NFOŚ wprowadził "JAKIŚ" program na takich a NIE INNYCH zasadach i jeżeli inwestor chce z niego korzystać to musi przyjąć te zasady i koniec o czym tutaj dyskutować ?? nie za bardzo rozumiem ??


Pozdrawiam

----------


## andriuss

> NFOŚ wprowadził "JAKIŚ" program na takich a NIE INNYCH zasadach i jeżeli inwestor chce z niego korzystać to musi przyjąć te zasady i koniec o czym tutaj dyskutować ?? nie za bardzo rozumiem ??


Podejście słuszne, gdyby to były dotacje od jakiegoś miliardera, który w ten sposób postanowił się pozbyć prywatnego majątku. Darowanemu koniu w zęby się nie zagląda. Sęk w tym, że NFOŚ to urzędnicy, opłacani z podatków (nieważne których) i rozdający pieniądze PODATNIKÓW. Nie wiem jak inni, ale ja tych podatków płacę w ch.., a właściwie nie korzystam. Nie przyjmuję do wiadomości, że mam obowiązek być zachwycony każdą decyzją jaśnie pana urzędnika i nie mam prawa publicznie wykazać niezadowolenia. Jeśli jaśnie pan urzędnik źle znosi konstruktywną krytykę, to może niech spróbuje pobierać pensję w środowisku komercyjnym, jak ja, a nie na państwowej posadce.

----------


## gosciu01

@MMichal,

NFOŚ jest jedynie dysponentem tych środków i łaski nie robią!

● DO WYKONANIA
A) Wypisz dosłownie część fragmentu dokumentu: zacznij od miejsca ze słowami „## andriuss”, a skończ po słowach „na państwowej posadce.”.
B) Oceń, czy poniższe stwierdzenia zgadzają się z fragmentem dokumentu, odpowiadając przy każdym „tak” lub „nie” i przytaczając dokładnie rozstrzygające słowa: (i) Użytkownik andriuss stwierdza, że NFOŚ rozdaje pieniądze podatników. (ii) Użytkownik andriuss pisze, że pobiera pensję na państwowej posadzie. (iii) Użytkownik gosciu01 określa NFOŚ jako jedynie dysponenta środków.
C) Jakie przysłowie przytacza użytkownik andriuss we fragmencie dokumentu?
Wykaz zamieszczony dalej nie ma żadnego związku z fragmentem dokumentu.

● DANE
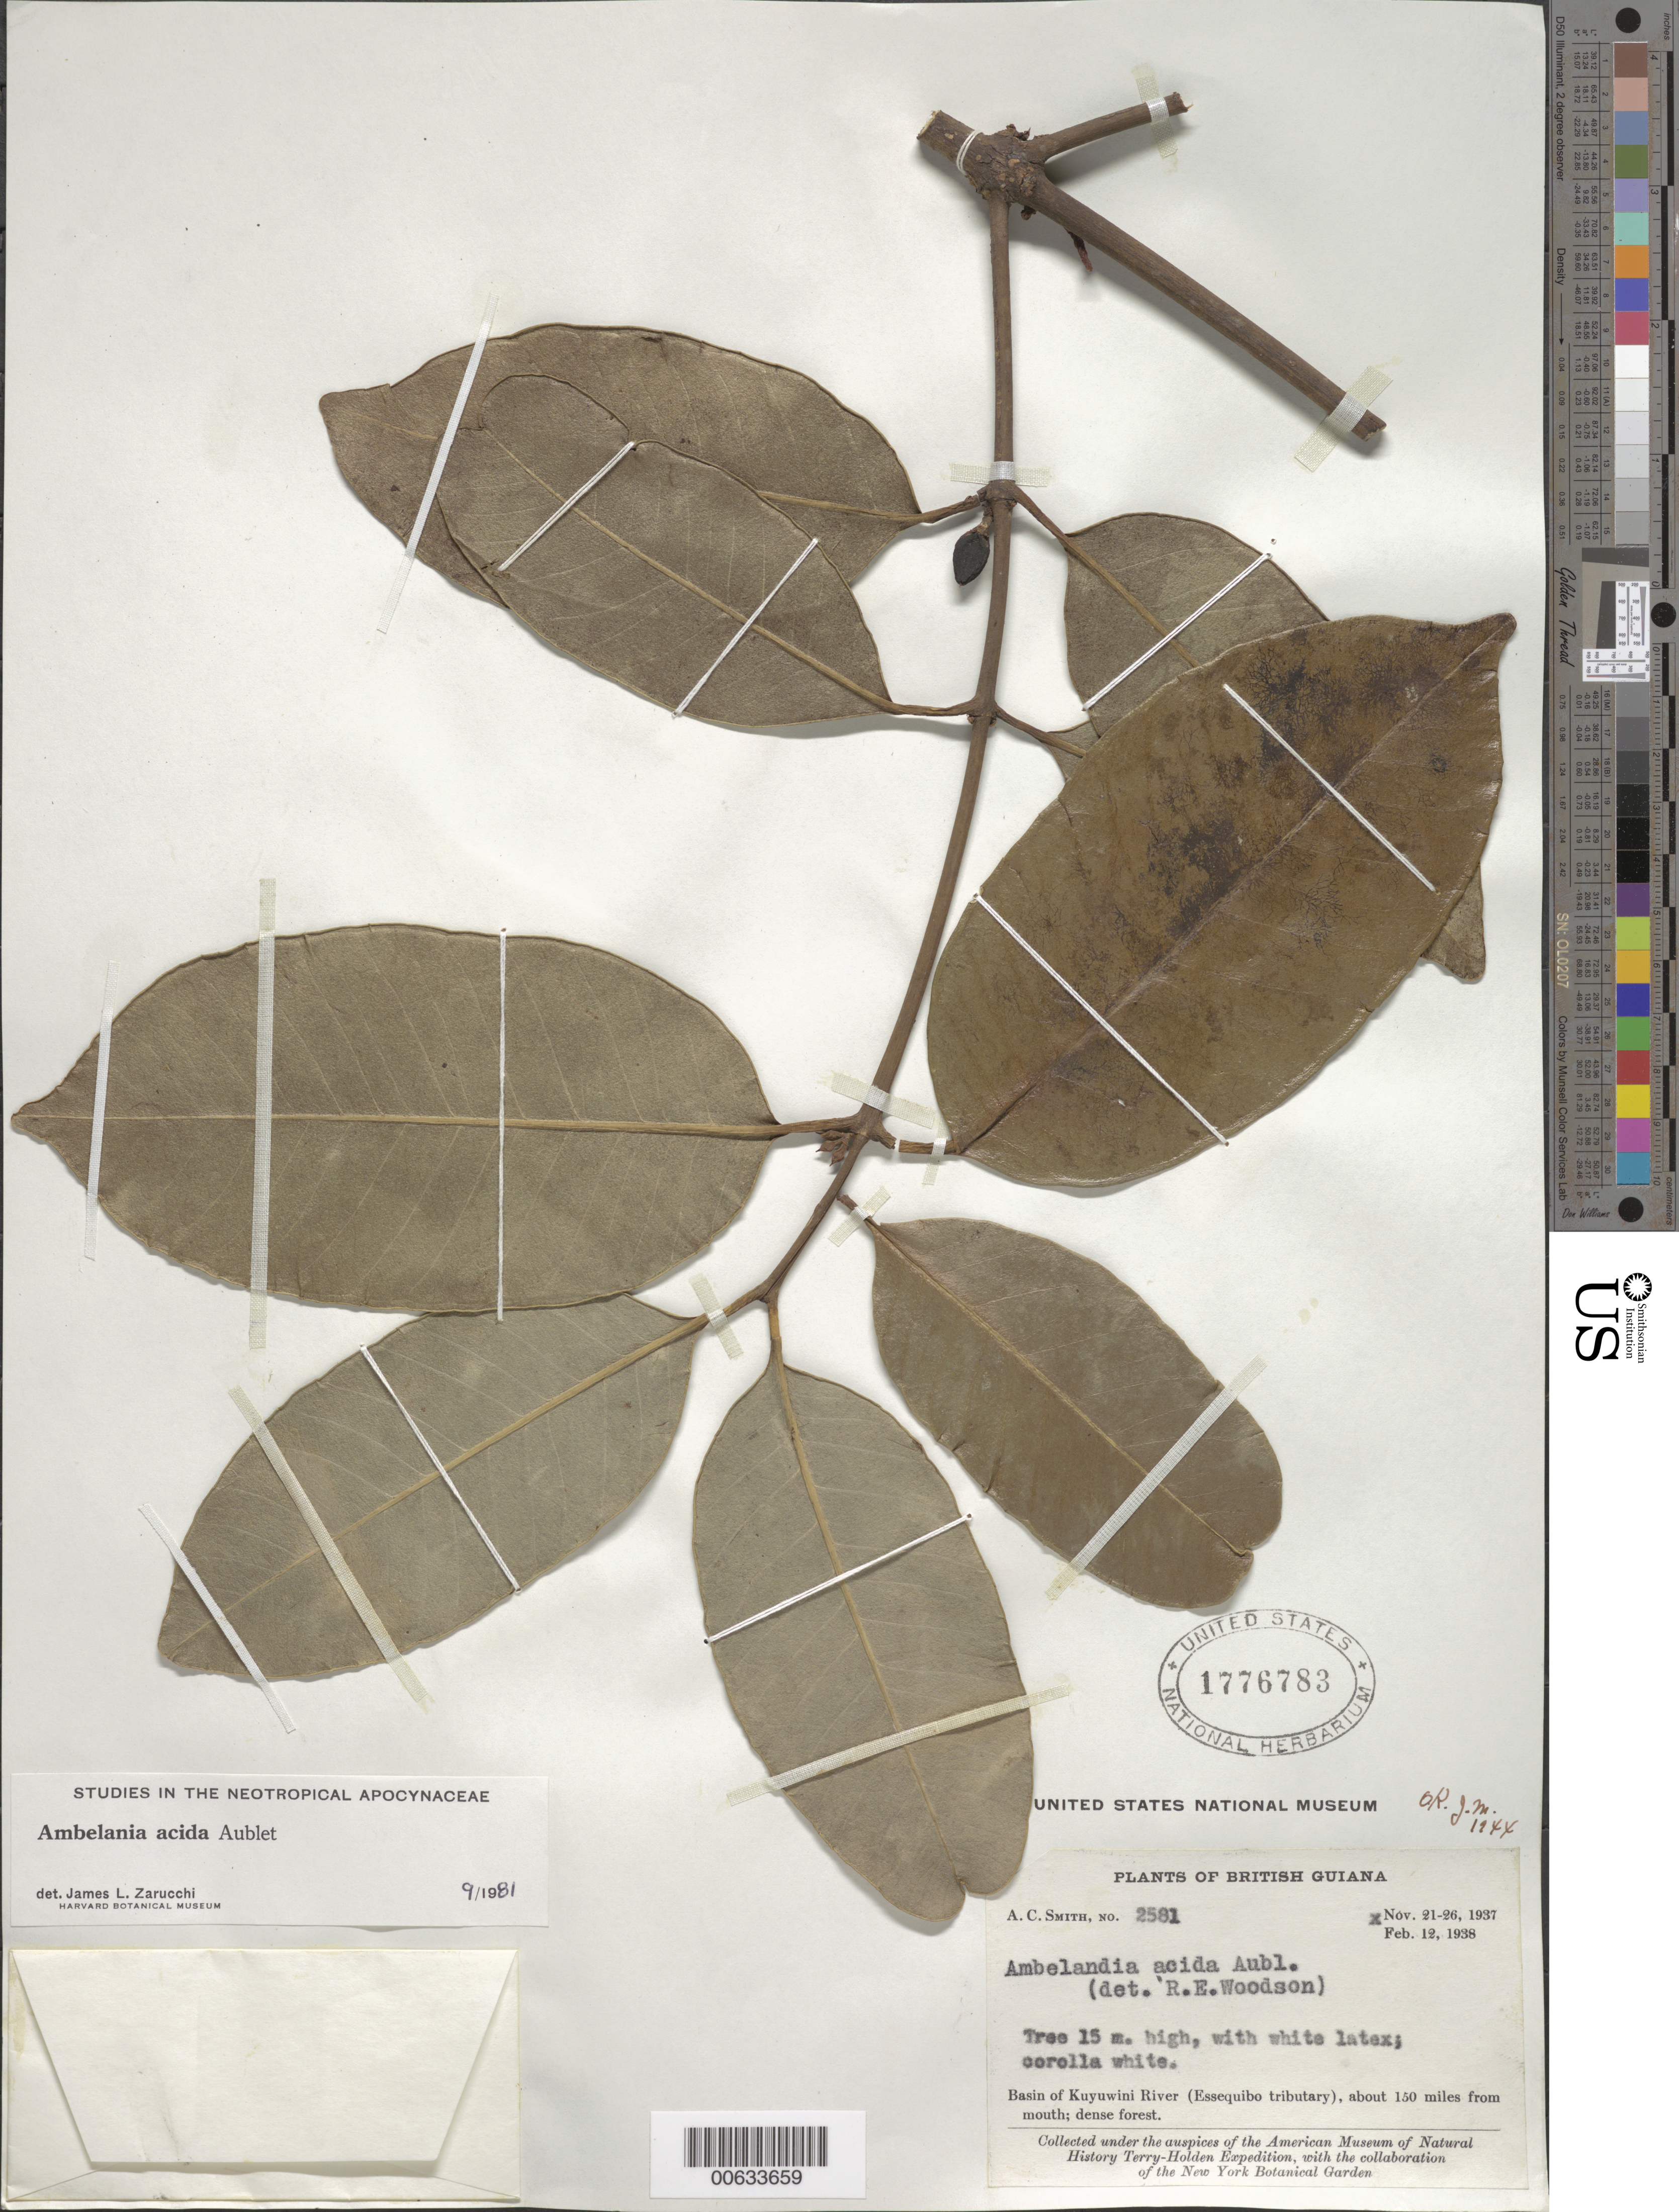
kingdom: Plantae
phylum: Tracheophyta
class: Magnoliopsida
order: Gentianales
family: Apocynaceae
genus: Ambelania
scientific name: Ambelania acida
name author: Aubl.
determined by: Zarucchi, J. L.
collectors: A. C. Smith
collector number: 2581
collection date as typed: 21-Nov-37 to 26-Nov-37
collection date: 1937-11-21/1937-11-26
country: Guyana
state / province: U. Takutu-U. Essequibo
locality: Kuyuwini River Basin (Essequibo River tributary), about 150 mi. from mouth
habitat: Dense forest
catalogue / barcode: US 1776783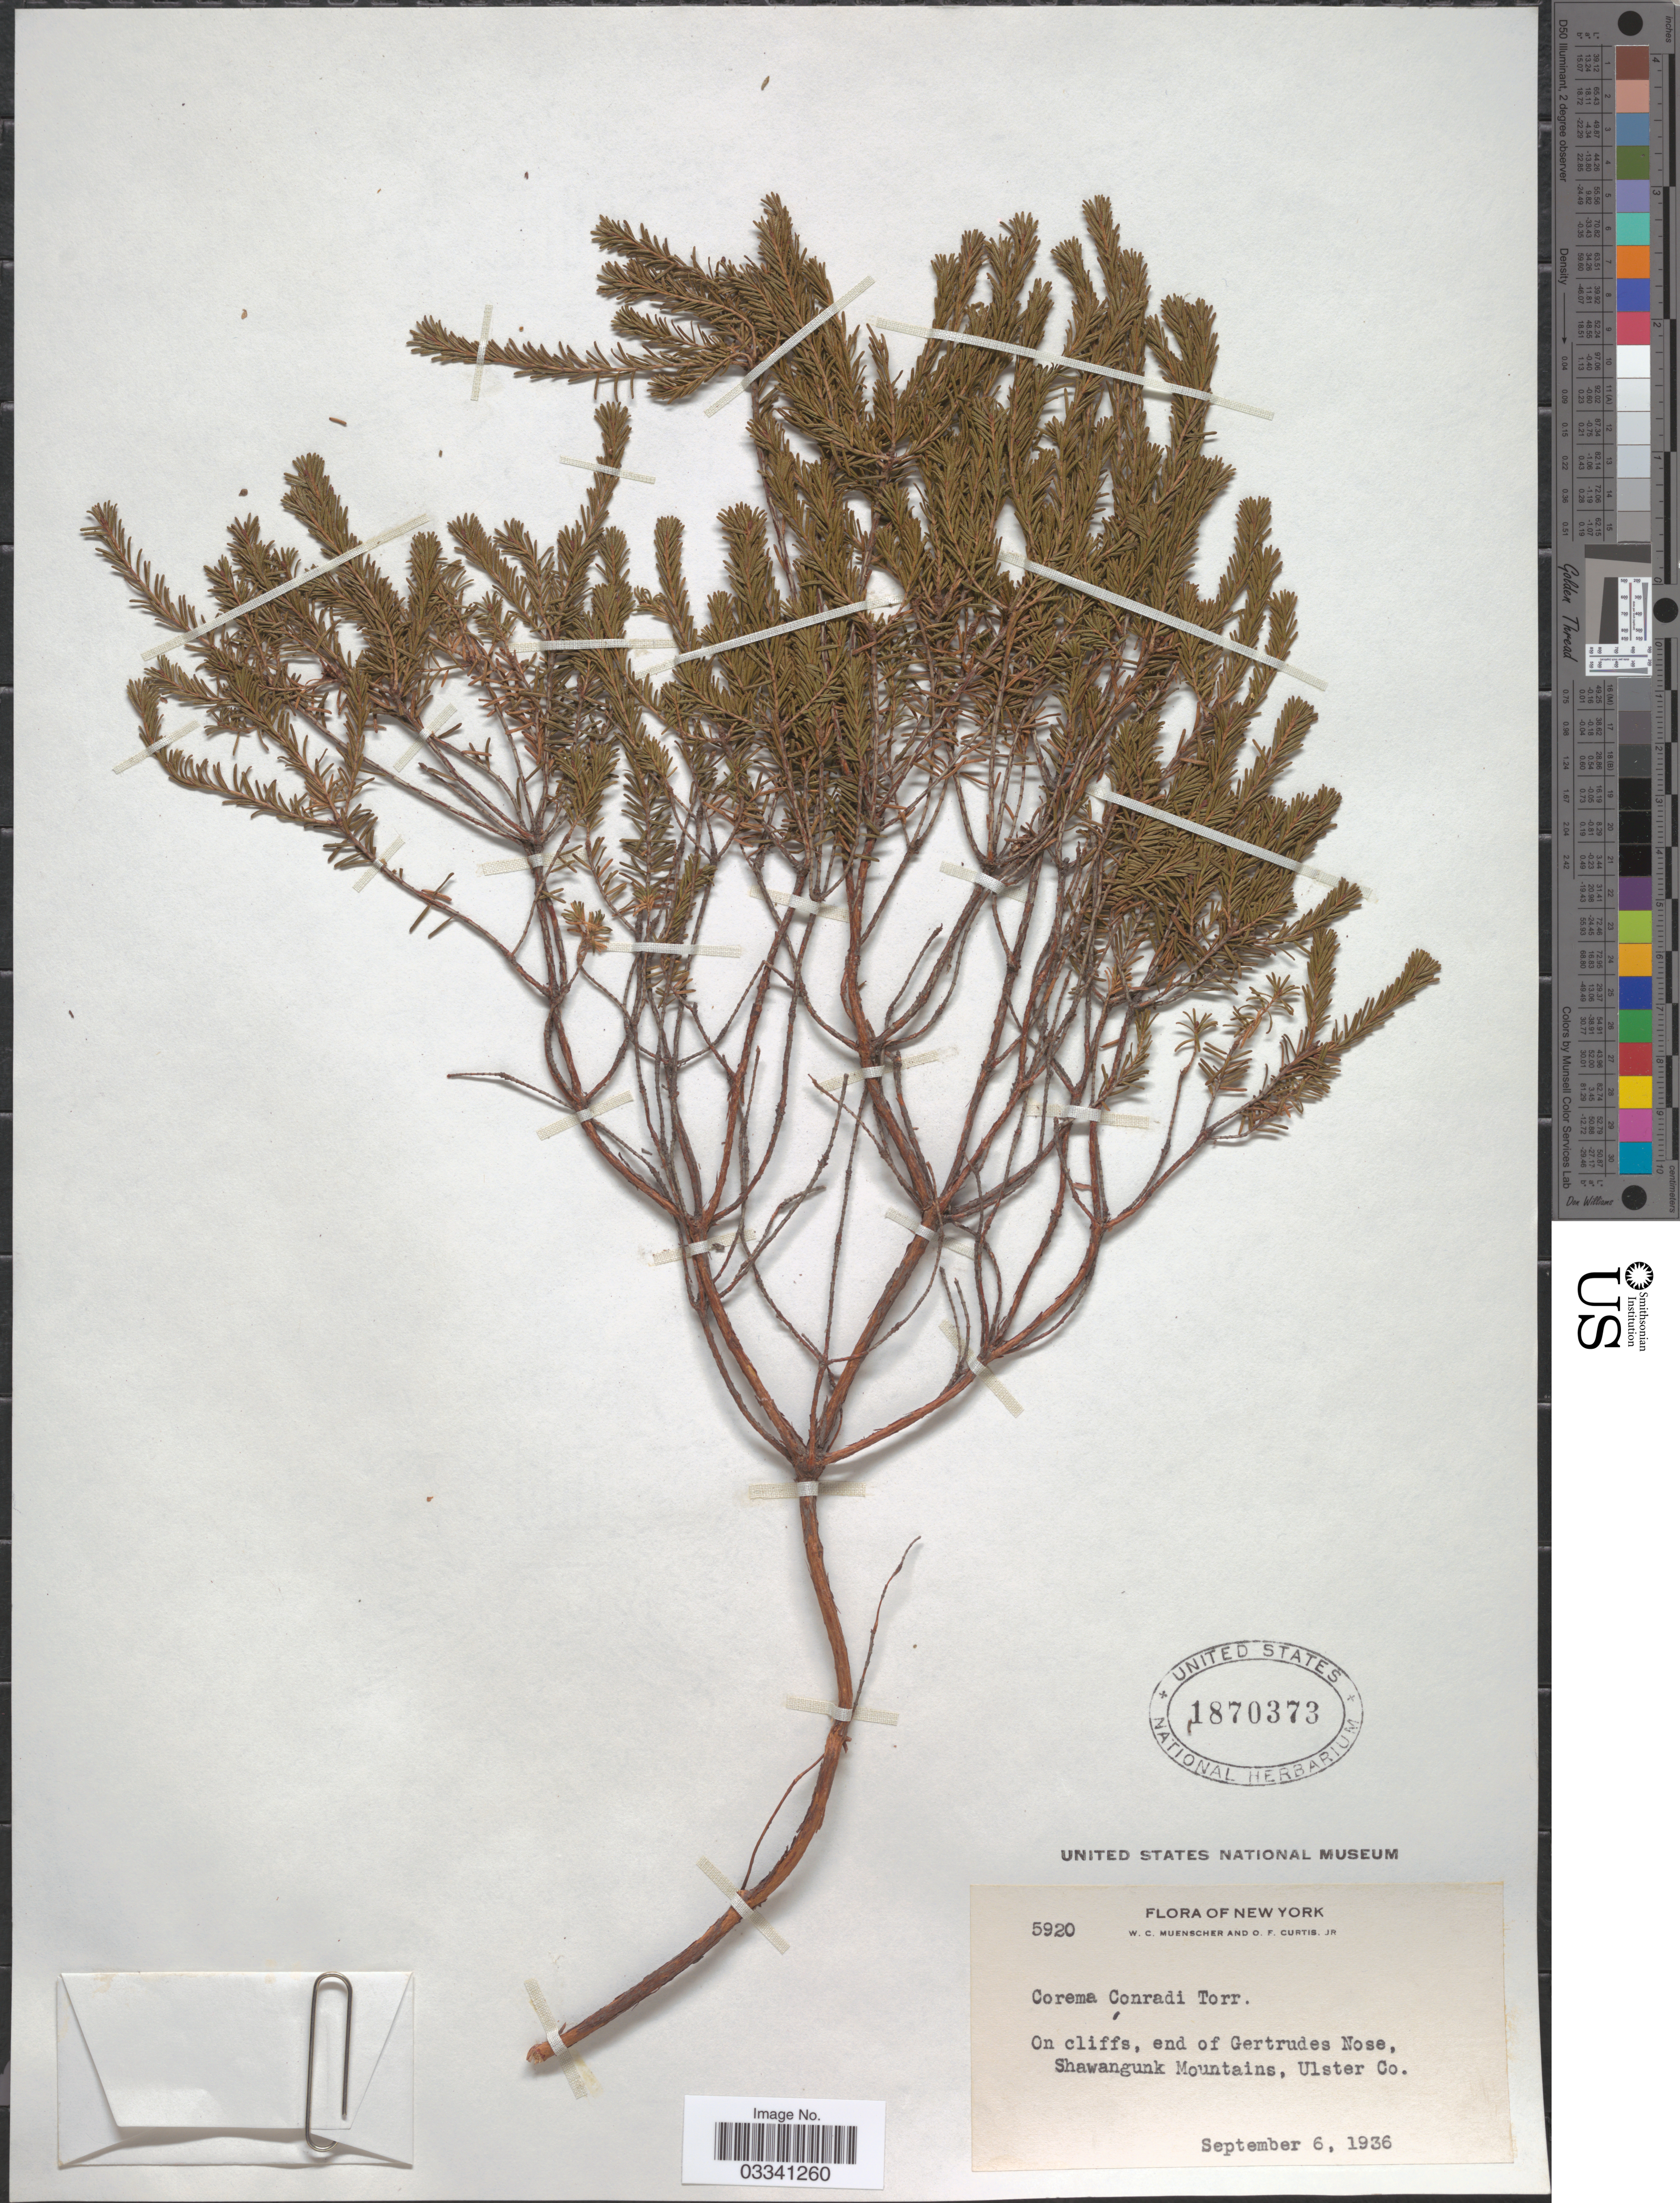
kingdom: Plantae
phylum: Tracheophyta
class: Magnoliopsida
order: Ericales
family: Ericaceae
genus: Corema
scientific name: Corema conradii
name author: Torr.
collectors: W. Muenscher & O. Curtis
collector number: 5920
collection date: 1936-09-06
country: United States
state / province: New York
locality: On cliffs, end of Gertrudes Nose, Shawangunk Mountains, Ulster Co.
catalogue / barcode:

● ZESTAW ODPOWIEDZI
A)
## andriuss

> NFOŚ wprowadził "JAKIŚ" program na takich a NIE INNYCH zasadach i jeżeli inwestor chce z niego korzystać to musi przyjąć te zasady i koniec o czym tutaj dyskutować ?? nie za bardzo rozumiem ??


Podejście słuszne, gdyby to były dotacje od jakiegoś miliardera, który w ten sposób postanowił się pozbyć prywatnego majątku. Darowanemu koniu w zęby się nie zagląda. Sęk w tym, że NFOŚ to urzędnicy, opłacani z podatków (nieważne których) i rozdający pieniądze PODATNIKÓW. Nie wiem jak inni, ale ja tych podatków płacę w ch.., a właściwie nie korzystam. Nie przyjmuję do wiadomości, że mam obowiązek być zachwycony każdą decyzją jaśnie pana urzędnika i nie mam prawa publicznie wykazać niezadowolenia. Jeśli jaśnie pan urzędnik źle znosi konstruktywną krytykę, to może niech spróbuje pobierać pensję w środowisku komercyjnym, jak ja, a nie na państwowej posadce.

B)
(i) Tak: „NFOŚ to urzędnicy, opłacani z podatków (nieważne których) i rozdający pieniądze PODATNIKÓW”.
(ii) Nie: „pobierać pensję w środowisku komercyjnym, jak ja, a nie na państwowej posadce”.
(iii) Tak: „NFOŚ jest jedynie dysponentem tych środków”.

C) „Darowanemu koniu w zęby się nie zagląda.”